Released last week, the report by the Commission to Examine Racial Inequity in Virginia Law recommends changes in laws and policies involving housing, education, criminal justice, health, environmental justice and agricultural equity.
“In addition to informing ongoing policy change, our hope is that this report educates more Virginians about the history of structural racism in Virginia, and the negative impact that this history continues to inflict on so many people, and across so many areas of life, in the commonwealth today,” said law professor Andrew Block, vice chair of the commission and director of the school’s State and Local Government Policy Clinic.
Block said clinic students “played a vital role in all aspects of our work, from putting together data on racial disparities, to researching policy recommendations to address these disparities, to helping draft the final report.”

Law professor Andrew Block is vice chair of the Commission to Examine Racial Inequity in Virginia Law and director of the school’s State and Local Government Policy Clinic. (Contributed photo)
Virginia Gov. Ralph Northam established the commission in June 2019 to review the state’s laws and regulations to find discriminatory language and identify areas that enabled inequities. After the initial report, lawmakers unanimously passed a package of 14 bills that repealed racist language that affected education, housing, transportation, health care, voting and more. In June, the governor expanded the scope of the commission to identify laws and regulations that create or perpetuate racial disparities and recommend solutions.

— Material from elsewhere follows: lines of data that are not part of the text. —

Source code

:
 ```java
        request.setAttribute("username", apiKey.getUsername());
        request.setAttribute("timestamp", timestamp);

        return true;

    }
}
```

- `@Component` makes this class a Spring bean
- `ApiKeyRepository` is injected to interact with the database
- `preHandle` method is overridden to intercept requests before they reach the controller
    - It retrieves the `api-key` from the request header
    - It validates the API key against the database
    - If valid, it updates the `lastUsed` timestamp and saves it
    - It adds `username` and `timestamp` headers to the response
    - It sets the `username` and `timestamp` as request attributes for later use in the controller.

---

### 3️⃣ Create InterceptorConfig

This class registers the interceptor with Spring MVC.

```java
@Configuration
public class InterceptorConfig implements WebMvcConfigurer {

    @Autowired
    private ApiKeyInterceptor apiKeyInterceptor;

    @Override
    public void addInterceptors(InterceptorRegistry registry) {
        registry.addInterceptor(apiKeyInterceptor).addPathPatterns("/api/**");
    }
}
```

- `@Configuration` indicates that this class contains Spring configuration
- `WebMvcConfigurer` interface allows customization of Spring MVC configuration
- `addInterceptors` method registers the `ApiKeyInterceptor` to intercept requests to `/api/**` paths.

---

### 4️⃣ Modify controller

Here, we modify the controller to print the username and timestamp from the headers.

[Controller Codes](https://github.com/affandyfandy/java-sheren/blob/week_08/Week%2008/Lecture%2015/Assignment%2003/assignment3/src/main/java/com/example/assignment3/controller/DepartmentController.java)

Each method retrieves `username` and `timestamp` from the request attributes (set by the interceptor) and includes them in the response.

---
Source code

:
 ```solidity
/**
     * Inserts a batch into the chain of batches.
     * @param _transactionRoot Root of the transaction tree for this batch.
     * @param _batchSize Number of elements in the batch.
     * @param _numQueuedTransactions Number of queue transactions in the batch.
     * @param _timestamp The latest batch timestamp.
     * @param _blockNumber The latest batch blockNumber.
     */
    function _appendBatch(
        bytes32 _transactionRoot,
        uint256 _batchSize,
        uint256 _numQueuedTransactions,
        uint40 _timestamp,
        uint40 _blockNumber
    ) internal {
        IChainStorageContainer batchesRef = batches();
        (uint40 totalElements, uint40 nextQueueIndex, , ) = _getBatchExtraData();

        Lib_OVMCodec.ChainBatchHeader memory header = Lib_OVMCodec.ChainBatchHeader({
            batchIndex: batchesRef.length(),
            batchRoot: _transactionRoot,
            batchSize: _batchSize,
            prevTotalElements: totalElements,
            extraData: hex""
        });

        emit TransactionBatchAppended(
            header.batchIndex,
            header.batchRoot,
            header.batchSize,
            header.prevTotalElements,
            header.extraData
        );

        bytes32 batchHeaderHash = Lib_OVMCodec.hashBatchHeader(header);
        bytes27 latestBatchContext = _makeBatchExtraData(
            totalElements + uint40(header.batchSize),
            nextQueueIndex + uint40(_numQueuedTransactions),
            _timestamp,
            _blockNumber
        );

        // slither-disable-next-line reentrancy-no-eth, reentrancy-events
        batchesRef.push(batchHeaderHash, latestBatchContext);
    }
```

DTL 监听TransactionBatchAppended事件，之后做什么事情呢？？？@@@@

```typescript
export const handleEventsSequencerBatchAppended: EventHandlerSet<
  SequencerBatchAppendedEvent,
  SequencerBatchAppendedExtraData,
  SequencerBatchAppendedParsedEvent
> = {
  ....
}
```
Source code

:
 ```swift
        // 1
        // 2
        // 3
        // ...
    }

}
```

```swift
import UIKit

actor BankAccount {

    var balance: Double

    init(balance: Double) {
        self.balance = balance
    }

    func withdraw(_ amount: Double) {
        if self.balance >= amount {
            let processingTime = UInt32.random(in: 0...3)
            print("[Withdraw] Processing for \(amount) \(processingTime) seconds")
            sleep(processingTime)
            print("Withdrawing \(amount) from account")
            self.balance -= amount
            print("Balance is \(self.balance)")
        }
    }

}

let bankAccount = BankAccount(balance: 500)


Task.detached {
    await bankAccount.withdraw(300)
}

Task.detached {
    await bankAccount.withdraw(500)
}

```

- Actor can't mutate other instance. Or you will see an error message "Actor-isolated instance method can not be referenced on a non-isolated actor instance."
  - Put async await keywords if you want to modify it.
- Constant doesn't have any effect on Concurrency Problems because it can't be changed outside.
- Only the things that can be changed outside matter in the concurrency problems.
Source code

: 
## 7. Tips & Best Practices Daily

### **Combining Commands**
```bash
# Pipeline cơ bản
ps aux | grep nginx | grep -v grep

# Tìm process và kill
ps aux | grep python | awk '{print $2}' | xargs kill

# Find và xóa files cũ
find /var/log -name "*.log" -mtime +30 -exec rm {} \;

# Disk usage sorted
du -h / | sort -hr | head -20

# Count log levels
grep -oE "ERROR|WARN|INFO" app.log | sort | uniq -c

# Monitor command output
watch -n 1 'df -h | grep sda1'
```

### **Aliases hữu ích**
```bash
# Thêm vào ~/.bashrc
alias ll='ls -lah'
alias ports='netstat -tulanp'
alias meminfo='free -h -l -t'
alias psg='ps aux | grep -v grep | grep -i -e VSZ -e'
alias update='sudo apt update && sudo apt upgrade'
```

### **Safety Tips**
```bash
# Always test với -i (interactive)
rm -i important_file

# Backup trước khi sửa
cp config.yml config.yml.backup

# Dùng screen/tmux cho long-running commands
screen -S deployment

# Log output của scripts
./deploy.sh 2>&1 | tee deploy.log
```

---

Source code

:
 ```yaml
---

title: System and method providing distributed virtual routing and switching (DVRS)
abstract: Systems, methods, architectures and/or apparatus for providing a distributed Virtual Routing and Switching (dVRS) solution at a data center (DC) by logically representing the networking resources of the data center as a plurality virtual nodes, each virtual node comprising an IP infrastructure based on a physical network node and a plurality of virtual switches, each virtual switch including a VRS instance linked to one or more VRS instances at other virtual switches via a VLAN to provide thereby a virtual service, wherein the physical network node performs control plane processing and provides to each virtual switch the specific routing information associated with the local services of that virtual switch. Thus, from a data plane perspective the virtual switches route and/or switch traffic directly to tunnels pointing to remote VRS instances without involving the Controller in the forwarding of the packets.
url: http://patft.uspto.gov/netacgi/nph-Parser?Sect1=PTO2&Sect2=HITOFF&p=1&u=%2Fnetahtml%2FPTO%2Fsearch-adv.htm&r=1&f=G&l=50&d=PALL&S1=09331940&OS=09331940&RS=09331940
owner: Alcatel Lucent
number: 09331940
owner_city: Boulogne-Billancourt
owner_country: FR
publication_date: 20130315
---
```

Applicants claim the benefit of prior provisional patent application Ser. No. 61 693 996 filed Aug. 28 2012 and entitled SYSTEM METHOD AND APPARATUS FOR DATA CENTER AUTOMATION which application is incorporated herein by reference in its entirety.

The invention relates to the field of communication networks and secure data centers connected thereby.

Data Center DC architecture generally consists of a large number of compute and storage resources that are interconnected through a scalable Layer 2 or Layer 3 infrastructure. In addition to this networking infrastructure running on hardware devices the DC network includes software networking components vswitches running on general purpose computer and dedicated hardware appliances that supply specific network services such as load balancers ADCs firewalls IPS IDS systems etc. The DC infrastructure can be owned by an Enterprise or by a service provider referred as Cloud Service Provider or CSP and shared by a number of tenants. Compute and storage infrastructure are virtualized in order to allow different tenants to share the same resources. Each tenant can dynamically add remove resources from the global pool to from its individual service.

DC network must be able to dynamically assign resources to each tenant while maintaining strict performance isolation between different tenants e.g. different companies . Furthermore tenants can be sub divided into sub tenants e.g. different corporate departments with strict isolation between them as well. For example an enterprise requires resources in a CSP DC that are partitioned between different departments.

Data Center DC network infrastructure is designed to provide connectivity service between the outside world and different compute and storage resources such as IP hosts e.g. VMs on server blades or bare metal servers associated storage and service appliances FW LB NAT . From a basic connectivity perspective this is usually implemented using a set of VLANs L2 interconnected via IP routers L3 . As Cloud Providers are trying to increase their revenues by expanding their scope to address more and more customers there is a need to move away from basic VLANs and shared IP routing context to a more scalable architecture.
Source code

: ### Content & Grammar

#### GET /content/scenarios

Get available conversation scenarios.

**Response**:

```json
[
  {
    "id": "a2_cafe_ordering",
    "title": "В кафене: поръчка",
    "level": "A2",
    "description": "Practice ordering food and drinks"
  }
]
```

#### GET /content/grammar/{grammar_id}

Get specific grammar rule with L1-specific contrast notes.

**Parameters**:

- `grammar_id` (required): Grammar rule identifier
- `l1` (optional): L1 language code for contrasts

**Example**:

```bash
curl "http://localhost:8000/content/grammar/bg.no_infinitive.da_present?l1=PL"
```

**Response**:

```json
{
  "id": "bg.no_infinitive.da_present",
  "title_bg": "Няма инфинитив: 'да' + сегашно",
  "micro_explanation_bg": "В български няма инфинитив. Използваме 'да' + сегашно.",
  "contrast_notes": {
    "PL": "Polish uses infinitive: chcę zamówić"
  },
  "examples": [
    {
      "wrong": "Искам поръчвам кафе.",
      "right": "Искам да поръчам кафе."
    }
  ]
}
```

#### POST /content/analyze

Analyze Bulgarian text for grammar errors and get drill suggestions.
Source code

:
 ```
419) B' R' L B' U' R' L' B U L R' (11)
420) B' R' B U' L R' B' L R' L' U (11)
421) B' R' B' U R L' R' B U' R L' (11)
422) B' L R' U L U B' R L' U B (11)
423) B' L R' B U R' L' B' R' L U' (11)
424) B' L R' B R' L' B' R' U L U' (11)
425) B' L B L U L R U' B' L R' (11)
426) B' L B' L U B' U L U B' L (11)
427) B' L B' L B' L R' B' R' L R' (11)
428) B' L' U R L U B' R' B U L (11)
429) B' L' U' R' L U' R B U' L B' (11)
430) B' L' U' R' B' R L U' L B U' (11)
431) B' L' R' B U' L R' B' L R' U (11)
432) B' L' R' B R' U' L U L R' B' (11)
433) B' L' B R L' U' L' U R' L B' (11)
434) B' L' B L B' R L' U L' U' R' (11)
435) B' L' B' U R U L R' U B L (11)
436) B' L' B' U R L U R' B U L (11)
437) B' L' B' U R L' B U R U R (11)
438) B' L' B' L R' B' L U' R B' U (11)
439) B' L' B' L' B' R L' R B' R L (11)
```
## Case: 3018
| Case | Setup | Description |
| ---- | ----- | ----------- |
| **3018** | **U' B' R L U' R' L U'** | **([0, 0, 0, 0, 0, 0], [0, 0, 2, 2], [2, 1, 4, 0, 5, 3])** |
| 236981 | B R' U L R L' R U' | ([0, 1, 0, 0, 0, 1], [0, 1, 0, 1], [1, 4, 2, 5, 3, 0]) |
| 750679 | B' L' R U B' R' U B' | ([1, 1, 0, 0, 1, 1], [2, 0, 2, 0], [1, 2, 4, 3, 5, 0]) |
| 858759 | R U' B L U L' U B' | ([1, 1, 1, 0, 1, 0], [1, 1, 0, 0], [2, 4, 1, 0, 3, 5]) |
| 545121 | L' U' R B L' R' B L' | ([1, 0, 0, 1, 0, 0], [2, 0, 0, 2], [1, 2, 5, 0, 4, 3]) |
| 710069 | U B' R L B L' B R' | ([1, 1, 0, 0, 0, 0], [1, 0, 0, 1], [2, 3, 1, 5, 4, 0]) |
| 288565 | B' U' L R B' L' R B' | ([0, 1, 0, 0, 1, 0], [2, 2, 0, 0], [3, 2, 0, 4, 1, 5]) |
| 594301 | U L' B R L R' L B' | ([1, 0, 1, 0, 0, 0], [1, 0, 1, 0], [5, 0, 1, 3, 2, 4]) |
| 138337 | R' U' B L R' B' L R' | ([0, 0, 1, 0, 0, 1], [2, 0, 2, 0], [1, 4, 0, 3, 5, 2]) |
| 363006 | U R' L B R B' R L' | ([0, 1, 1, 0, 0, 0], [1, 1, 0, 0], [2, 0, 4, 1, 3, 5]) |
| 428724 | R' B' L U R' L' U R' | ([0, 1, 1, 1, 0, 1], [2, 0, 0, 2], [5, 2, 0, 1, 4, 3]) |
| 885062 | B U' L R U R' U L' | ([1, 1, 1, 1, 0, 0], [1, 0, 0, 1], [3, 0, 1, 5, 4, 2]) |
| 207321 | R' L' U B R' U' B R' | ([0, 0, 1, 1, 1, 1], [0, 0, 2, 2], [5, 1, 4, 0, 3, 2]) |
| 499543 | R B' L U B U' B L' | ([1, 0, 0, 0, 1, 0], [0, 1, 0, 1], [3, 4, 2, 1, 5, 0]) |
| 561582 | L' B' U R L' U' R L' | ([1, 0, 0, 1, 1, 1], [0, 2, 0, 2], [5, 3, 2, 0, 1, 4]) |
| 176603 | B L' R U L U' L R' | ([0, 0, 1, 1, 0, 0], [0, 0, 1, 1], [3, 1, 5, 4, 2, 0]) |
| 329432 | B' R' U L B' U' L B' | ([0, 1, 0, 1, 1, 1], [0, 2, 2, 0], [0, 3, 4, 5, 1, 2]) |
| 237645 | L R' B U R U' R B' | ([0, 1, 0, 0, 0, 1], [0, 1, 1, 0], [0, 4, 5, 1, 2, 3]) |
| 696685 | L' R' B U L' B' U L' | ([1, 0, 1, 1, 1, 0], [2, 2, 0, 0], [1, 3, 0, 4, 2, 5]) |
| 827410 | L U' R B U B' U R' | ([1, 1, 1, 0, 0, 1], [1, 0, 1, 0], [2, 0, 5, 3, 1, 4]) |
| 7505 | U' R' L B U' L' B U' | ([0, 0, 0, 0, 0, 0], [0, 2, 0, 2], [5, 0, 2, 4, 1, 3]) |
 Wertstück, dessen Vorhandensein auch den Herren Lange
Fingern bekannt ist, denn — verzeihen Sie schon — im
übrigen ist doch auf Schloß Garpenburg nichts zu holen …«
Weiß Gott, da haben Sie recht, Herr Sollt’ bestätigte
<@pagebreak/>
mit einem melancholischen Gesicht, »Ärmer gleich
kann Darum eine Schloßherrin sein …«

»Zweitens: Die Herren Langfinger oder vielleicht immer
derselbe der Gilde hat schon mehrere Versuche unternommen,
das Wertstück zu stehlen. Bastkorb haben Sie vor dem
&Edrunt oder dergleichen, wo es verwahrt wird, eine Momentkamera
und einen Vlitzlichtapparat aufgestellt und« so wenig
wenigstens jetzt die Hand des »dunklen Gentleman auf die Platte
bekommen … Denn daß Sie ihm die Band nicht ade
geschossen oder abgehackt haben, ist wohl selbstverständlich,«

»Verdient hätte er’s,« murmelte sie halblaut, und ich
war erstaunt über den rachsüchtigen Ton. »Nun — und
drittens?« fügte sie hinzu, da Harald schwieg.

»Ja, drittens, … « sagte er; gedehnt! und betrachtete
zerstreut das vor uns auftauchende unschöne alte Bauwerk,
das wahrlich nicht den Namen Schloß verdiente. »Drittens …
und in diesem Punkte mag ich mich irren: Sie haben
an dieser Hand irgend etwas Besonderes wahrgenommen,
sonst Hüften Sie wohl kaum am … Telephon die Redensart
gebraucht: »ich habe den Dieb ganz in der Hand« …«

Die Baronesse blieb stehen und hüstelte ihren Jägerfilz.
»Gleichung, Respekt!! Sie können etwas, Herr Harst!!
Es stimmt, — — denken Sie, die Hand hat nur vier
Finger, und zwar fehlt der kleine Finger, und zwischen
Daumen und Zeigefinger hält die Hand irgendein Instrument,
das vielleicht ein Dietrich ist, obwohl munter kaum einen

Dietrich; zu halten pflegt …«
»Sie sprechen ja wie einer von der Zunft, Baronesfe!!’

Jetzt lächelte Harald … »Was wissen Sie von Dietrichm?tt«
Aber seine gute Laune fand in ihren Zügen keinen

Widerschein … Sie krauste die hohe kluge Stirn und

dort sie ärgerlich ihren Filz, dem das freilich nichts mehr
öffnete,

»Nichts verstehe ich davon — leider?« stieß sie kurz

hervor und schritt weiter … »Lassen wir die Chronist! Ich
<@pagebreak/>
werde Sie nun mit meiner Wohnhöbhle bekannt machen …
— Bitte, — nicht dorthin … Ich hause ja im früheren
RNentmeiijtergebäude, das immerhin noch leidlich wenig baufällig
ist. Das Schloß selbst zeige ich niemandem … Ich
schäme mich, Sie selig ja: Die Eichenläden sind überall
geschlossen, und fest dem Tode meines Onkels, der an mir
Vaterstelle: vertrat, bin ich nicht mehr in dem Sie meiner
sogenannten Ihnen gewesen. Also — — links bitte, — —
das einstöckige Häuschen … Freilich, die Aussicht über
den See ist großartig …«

“Virginia policymakers and other leaders spent centuries building legal and other structures to comprehensively segregate and oppress people of color,” the report notes. “While the laws have gone away, the impact of what they built, indeed much of the structure they built, has not.”
Block returned to the faculty in 2019 and started the clinic this year after serving as director of the Virginia Department of Juvenile Justice. He said students in the clinic – Juliet Buesing Clark, Catherine Ward, Lukus Freeman and Chris Yarrell – “played a substantial and major role in the writing of this report.” In addition, students Trust Kupupika, Kelsey Massey and Wes Williams provided significant research support.
Clark said they began the project by reading through and researching reports and work by nonprofit organizations and government agencies in Virginia and nationally to identify and quantify racial disparities in the topics of interest to the commission.
“In some cases, the data was downright shocking,” she said.